Mais ce bel élan n’était que le prélude à la « politique du chiffre », à l’irruption d’un management simpliste dans la police, à une utilisation systématique de la statistique pour juger de l’efficacité des services de police et à un système de primes avantageuses réservées aux chefs de service en cas de bons résultats. Cela a dressé les différents corps les uns contre les autres, gardiens de la paix, officiers et commissaires. La création désordonnée d’unités spécialisées a ajouté à la pagaille.
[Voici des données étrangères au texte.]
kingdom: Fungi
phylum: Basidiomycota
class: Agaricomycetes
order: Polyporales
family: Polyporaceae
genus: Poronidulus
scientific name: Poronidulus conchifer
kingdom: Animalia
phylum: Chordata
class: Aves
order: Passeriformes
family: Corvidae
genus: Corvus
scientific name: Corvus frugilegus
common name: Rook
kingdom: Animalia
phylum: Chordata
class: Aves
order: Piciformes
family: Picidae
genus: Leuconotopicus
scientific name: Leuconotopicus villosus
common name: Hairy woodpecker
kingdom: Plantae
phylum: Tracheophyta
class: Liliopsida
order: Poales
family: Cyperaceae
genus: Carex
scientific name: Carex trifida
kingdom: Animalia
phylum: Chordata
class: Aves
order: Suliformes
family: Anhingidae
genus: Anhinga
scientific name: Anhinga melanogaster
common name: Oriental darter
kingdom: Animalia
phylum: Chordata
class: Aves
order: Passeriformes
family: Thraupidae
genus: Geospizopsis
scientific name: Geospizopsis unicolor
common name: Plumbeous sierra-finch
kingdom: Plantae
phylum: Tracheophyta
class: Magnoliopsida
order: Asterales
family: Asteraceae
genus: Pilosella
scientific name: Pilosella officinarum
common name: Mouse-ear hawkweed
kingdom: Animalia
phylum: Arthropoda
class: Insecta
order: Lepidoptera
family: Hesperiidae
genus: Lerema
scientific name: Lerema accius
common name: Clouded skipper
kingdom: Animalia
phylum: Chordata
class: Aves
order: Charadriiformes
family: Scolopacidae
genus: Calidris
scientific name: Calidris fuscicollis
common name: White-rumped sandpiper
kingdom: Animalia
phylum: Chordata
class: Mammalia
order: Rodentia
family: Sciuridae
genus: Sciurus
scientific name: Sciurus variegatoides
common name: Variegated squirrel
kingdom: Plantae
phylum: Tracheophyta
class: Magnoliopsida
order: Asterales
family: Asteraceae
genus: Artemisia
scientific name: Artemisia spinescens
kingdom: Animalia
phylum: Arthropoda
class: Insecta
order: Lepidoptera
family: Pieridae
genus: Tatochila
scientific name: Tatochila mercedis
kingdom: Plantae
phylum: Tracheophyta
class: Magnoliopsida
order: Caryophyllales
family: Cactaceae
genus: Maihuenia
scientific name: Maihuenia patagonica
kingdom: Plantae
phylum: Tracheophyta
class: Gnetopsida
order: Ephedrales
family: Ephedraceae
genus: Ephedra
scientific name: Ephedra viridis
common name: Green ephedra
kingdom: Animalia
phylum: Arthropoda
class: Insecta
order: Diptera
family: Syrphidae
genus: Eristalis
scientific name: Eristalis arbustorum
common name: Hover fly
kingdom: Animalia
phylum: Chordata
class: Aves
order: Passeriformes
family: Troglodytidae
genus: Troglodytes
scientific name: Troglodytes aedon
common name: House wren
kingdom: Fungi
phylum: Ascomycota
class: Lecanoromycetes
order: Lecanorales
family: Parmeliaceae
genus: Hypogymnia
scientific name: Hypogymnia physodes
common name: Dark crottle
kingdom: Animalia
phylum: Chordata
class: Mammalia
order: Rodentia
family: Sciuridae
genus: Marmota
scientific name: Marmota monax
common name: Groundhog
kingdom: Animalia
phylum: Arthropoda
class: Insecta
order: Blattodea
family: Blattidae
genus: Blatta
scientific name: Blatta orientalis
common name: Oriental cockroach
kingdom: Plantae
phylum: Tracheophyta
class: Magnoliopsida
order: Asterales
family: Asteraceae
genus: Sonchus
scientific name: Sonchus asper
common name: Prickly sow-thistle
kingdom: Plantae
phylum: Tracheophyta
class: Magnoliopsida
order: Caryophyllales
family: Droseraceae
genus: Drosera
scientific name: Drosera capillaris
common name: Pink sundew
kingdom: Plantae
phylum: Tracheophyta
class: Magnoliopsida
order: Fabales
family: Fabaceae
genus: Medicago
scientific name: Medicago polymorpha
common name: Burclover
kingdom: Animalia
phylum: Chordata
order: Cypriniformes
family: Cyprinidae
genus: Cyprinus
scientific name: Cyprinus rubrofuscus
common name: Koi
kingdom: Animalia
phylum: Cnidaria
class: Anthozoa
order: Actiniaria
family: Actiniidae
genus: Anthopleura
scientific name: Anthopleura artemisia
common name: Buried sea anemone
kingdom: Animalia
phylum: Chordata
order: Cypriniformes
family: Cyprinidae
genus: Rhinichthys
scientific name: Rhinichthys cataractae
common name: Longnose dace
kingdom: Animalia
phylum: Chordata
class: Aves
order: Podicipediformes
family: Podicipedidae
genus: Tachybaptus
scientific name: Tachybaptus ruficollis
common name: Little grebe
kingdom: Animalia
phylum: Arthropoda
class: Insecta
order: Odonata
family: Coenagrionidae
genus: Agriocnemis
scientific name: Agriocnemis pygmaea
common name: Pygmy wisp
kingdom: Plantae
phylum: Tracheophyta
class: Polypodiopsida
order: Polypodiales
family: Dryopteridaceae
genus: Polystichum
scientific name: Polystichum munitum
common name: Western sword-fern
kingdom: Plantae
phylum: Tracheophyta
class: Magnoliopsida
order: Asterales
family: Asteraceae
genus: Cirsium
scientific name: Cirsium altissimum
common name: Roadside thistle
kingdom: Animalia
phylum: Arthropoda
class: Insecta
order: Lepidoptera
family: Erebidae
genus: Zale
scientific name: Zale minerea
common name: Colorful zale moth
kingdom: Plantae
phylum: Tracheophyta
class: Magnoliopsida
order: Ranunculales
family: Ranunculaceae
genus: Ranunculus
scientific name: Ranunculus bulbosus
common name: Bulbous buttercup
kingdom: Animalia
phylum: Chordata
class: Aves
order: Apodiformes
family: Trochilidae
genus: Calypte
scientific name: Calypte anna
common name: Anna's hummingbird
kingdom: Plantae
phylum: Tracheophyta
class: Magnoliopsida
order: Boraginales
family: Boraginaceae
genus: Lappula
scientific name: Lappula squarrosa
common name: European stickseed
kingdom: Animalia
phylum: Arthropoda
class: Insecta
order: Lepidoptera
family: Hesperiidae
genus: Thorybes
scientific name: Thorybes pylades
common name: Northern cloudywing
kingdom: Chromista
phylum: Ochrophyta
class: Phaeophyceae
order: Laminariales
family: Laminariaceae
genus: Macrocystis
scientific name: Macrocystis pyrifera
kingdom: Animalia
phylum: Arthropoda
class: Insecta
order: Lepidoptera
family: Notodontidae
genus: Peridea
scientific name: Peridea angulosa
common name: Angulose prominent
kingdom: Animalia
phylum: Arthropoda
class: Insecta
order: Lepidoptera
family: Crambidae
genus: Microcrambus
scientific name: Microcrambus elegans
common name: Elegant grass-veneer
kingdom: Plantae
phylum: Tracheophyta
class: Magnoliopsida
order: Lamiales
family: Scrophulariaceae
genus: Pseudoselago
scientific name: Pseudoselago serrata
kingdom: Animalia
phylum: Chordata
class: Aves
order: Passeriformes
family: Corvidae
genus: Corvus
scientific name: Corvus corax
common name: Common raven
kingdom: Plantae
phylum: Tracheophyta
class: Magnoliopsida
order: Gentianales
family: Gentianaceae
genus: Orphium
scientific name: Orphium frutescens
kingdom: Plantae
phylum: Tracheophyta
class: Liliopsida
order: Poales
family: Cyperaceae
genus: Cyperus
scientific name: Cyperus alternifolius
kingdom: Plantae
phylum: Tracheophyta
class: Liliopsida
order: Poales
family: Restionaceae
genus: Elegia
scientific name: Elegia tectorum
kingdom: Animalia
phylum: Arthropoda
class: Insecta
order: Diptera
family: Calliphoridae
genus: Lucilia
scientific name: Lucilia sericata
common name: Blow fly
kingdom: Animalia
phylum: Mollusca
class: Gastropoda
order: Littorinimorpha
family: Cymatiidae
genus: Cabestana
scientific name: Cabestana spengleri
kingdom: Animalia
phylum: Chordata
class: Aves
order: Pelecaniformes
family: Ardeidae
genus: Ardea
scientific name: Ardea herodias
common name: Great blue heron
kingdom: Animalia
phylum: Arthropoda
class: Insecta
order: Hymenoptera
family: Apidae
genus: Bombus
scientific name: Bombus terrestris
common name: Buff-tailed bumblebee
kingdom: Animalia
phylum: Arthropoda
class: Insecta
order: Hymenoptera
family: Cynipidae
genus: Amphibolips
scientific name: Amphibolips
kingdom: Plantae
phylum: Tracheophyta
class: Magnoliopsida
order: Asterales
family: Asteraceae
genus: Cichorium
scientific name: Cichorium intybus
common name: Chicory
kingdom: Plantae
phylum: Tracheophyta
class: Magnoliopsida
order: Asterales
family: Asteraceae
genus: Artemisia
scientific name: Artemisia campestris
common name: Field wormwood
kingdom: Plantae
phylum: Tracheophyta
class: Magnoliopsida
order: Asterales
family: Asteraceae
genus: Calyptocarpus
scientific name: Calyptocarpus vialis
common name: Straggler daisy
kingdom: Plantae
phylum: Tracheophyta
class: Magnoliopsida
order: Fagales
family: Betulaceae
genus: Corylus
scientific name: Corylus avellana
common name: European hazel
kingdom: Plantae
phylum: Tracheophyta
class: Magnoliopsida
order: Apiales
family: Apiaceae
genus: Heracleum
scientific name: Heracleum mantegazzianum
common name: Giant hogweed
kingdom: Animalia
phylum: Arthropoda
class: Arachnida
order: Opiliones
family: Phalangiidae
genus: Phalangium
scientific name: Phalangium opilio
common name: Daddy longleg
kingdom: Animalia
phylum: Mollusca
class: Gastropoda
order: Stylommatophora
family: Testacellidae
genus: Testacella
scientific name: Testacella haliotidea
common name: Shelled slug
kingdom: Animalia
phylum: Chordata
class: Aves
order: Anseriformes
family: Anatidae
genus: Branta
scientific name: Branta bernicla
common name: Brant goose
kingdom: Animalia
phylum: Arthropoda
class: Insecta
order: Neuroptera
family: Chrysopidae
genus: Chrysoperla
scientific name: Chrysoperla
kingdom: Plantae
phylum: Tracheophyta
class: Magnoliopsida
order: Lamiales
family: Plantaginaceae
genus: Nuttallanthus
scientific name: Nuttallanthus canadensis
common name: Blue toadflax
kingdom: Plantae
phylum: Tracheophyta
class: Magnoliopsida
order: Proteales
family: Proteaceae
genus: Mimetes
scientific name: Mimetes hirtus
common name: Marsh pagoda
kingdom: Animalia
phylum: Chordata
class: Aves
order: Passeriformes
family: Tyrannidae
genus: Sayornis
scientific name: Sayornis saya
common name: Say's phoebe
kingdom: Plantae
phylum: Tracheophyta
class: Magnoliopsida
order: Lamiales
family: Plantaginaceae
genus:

Initialement favorisée par l’amélioration des moyens, autant que par l’énergie de M. Sarkozy, cette politique n’a résisté ni à la révision générale des politiques publiques, ni au passage de relais à deux ministres de l’intérieur successifs moins charismatiques que lui.

Ce que M. Sarkozy ministre de l’intérieur avait accordé aux policiers, M. Sarkozy président le leur a retiré. Alors que la pression sur les résultats est toujours aussi forte, les effectifs sont passés en dessous de leur étiage de 2001. Après avoir supprimé les adjoints de sécurité (héritiers des emplois-jeunes) pour les remplacer par des titulaires après 2002, le mouvement inverse est à l’oeuvre : les postes supprimés sont compensés par des précaires. La réduction des effectifs ne s’est accompagnée d’aucune rationalisation des structures. Alors on rogne par-ci par-là. Telle unité antiémeute est dévitalisée sans être supprimée, les brigades anticriminalité des petits commissariats ne tournent plus qu’avec deux fonctionnaires, au risque de les mettre en danger.

Le futur ministre de l’intérieur va donc devoir apaiser ce ras-le-bol à la fois profond et diffus.

Sa difficulté sera d’autant plus grande que les syndicats de policiers, empêtrés dans une forme de cogestion, ont du mal à canaliser ce malaise.

Sa chance est que, dans les commissariats, plus personne n’attend aujourd’hui de miracle.